** Goal of the exercise **
In the records below, find the line with "expression analysis of" and the line with "of human ovarian"; return exactly those lines and every line between them.

● ● ●

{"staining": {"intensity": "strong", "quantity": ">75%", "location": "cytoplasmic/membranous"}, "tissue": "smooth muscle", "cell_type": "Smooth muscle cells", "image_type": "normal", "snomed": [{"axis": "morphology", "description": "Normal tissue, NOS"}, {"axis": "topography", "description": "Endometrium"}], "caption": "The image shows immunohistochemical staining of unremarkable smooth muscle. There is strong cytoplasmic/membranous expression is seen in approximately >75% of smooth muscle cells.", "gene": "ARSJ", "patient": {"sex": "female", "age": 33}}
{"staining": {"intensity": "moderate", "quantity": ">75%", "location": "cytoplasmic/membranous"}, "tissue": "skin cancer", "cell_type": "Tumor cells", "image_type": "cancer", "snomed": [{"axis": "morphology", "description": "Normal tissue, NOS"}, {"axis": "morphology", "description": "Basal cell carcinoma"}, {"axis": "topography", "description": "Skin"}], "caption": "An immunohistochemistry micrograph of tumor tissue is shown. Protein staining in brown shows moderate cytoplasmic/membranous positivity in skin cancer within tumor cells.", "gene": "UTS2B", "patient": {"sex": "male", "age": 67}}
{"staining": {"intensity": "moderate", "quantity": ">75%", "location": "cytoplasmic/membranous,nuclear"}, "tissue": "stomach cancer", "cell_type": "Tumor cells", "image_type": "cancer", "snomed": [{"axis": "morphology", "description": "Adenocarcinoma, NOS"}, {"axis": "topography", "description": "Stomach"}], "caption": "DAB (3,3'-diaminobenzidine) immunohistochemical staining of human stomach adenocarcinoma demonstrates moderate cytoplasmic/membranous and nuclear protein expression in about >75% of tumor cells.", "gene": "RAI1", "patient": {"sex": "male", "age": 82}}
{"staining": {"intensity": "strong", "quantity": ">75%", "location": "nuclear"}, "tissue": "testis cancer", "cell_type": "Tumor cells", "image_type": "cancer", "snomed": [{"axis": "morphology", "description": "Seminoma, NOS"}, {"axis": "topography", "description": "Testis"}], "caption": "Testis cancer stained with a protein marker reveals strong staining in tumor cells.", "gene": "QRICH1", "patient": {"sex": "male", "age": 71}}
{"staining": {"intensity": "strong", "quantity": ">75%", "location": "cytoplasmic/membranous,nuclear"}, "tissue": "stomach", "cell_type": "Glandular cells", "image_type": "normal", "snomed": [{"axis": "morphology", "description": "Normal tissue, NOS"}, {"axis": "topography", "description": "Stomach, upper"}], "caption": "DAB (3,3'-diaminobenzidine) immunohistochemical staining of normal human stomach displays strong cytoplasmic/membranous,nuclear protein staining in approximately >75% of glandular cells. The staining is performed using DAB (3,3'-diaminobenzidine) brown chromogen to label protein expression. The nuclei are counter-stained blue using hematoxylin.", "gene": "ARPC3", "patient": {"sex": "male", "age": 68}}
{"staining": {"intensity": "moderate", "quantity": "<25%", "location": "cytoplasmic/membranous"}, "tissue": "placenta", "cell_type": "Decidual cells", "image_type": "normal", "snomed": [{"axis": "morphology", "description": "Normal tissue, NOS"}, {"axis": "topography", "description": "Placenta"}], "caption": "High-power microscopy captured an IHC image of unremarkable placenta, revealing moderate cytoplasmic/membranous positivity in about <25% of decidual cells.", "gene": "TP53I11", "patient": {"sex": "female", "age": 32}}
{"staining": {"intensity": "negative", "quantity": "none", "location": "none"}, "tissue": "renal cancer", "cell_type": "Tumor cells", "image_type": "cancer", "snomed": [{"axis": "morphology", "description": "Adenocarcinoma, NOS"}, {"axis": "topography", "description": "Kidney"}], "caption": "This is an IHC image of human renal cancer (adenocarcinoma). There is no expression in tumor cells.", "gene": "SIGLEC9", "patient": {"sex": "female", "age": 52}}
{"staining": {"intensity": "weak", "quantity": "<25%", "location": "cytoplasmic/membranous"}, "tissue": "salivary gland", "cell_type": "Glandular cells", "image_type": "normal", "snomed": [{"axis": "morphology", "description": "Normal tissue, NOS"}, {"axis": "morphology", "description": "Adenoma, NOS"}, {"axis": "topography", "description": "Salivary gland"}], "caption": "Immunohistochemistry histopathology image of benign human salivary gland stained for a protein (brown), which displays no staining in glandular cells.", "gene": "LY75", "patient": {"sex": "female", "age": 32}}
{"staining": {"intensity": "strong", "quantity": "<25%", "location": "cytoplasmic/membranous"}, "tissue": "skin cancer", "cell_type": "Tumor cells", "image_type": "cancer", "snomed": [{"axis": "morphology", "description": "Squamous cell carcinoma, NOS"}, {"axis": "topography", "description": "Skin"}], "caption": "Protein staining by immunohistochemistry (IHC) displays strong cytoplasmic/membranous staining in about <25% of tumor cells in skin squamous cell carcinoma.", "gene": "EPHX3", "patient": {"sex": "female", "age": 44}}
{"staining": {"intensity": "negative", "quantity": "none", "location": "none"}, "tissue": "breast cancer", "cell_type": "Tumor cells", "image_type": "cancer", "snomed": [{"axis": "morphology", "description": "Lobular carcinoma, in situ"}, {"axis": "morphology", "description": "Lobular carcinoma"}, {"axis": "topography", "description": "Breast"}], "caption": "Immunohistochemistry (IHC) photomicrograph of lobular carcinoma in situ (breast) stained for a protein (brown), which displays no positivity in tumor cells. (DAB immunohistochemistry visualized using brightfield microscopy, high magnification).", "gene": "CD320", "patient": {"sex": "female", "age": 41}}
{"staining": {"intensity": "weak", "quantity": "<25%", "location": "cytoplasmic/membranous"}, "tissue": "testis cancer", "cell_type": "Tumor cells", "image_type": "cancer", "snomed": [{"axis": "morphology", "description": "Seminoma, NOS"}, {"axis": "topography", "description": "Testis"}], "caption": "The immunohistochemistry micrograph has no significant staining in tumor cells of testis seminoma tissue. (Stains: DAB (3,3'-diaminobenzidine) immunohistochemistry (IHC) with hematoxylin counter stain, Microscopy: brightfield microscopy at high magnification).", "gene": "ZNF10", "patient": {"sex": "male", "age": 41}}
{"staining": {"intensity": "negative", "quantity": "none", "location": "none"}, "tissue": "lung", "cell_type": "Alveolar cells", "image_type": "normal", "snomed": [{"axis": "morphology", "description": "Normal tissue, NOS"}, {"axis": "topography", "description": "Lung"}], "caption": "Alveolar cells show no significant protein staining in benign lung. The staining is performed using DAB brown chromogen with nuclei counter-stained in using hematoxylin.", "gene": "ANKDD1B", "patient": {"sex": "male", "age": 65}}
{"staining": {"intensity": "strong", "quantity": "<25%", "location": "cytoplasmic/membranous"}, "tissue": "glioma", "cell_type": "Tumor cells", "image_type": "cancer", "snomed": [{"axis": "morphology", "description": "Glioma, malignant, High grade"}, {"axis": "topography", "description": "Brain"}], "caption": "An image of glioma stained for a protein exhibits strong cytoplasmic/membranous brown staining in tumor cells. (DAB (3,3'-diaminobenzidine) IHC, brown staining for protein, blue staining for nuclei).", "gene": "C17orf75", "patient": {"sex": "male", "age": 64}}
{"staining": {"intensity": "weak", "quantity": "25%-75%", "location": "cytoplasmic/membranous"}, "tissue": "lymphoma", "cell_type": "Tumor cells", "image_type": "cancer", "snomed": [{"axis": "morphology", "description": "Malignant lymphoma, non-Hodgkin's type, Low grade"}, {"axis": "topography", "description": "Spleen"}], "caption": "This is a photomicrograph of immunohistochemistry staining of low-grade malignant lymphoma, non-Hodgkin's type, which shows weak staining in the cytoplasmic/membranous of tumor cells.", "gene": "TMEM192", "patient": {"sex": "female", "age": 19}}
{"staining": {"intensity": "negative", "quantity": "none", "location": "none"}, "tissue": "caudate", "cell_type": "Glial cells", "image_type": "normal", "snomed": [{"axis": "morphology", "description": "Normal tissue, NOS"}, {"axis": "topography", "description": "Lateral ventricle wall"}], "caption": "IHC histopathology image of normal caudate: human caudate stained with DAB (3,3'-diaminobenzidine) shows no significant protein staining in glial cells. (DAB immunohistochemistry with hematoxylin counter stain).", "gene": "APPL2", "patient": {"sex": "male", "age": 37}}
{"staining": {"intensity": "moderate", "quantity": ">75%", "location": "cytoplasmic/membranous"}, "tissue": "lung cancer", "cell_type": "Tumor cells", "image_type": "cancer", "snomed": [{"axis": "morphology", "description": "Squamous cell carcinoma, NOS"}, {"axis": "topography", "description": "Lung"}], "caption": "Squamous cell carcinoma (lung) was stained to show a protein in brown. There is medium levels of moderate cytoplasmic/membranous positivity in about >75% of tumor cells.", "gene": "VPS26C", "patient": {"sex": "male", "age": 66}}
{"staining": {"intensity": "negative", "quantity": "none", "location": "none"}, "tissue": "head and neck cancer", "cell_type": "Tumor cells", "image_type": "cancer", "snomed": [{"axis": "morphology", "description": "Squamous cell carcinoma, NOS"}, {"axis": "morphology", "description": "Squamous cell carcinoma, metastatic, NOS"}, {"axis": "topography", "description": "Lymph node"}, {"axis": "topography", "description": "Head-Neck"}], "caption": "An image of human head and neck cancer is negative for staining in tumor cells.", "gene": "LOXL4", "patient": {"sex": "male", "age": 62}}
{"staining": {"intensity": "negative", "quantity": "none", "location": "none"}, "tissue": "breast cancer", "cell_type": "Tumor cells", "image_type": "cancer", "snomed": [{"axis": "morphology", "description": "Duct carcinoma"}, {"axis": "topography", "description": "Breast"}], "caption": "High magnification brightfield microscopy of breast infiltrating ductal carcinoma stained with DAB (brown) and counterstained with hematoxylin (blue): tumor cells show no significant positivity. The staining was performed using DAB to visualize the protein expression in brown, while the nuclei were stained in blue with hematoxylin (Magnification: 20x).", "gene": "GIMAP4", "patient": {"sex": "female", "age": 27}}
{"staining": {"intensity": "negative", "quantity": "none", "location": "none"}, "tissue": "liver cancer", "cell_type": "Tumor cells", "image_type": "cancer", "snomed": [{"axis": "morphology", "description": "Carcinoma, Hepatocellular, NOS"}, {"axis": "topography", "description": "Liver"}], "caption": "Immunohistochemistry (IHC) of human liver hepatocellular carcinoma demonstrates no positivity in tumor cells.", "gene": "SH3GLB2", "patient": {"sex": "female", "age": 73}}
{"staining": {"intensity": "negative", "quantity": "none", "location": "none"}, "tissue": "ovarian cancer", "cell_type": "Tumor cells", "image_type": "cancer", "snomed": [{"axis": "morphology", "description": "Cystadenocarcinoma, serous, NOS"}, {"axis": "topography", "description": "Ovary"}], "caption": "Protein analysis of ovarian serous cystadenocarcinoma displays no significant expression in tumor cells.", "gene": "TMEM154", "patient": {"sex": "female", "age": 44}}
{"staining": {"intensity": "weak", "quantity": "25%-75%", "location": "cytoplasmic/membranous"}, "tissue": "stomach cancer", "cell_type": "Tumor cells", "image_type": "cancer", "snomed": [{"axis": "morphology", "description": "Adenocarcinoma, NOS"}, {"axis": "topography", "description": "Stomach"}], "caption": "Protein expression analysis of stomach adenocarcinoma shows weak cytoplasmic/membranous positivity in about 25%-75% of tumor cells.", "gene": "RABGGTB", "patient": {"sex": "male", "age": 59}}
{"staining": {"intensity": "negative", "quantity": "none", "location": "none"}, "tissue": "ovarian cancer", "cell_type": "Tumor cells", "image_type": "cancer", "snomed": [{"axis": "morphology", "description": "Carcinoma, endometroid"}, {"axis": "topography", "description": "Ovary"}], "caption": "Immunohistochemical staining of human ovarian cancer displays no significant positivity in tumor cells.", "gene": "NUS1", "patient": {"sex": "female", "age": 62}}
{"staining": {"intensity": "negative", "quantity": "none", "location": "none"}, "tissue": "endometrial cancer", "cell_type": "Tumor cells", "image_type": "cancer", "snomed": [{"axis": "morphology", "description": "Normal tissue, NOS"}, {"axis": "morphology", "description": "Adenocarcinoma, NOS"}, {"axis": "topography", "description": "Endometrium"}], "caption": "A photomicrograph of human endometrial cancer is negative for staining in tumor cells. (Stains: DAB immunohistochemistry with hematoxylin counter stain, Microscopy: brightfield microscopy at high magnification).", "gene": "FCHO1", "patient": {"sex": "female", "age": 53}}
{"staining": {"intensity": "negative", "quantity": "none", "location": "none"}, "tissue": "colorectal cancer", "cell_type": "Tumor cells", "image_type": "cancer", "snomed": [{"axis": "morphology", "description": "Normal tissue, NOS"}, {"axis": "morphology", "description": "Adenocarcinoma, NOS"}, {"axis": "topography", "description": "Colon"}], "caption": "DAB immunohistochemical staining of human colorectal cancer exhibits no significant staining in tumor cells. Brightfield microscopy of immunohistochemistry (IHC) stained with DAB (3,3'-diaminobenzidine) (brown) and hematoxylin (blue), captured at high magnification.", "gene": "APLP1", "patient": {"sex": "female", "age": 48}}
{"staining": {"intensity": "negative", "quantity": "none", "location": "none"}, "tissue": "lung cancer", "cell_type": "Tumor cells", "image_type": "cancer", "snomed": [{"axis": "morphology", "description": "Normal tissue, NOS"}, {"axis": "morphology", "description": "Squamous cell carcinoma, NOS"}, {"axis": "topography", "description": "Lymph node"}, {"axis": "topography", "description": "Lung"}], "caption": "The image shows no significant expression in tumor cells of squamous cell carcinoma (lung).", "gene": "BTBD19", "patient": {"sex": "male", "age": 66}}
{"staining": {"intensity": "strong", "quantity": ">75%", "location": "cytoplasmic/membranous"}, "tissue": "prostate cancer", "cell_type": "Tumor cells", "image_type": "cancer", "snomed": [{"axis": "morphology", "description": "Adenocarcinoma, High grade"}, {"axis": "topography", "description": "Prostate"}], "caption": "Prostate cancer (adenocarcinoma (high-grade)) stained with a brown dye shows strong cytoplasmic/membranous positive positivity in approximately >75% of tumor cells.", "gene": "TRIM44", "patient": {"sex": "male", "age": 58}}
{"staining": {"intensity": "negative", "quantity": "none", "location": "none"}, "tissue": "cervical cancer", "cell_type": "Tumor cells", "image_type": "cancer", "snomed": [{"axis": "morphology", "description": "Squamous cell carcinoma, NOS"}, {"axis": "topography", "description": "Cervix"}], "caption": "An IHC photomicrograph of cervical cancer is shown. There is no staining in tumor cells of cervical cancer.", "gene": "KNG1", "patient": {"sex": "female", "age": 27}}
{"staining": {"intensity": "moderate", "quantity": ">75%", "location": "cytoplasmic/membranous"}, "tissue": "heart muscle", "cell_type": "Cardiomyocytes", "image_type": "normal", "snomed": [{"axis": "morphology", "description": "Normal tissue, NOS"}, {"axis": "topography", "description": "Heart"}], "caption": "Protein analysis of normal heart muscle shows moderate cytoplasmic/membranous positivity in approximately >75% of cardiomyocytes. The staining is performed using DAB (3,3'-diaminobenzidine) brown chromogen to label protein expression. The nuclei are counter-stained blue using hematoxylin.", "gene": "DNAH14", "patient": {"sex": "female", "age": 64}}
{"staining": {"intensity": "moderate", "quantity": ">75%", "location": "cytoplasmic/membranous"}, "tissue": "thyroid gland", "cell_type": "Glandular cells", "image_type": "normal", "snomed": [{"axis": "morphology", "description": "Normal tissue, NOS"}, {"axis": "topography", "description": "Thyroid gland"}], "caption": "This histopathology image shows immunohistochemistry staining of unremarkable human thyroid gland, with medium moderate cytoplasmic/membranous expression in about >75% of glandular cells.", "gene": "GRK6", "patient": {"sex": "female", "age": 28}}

● ● ●

** Solution for this exercise **
{"staining": {"intensity": "weak", "quantity": "25%-75%", "location": "cytoplasmic/membranous"}, "tissue": "stomach cancer", "cell_type": "Tumor cells", "image_type": "cancer", "snomed": [{"axis": "morphology", "description": "Adenocarcinoma, NOS"}, {"axis": "topography", "description": "Stomach"}], "caption": "Protein expression analysis of stomach adenocarcinoma shows weak cytoplasmic/membranous positivity in about 25%-75% of tumor cells.", "gene": "RABGGTB", "patient": {"sex": "male", "age": 59}}
{"staining": {"intensity": "negative", "quantity": "none", "location": "none"}, "tissue": "ovarian cancer", "cell_type": "Tumor cells", "image_type": "cancer", "snomed": [{"axis": "morphology", "description": "Carcinoma, endometroid"}, {"axis": "topography", "description": "Ovary"}], "caption": "Immunohistochemical staining of human ovarian cancer displays no significant positivity in tumor cells.", "gene": "NUS1", "patient": {"sex": "female", "age": 62}}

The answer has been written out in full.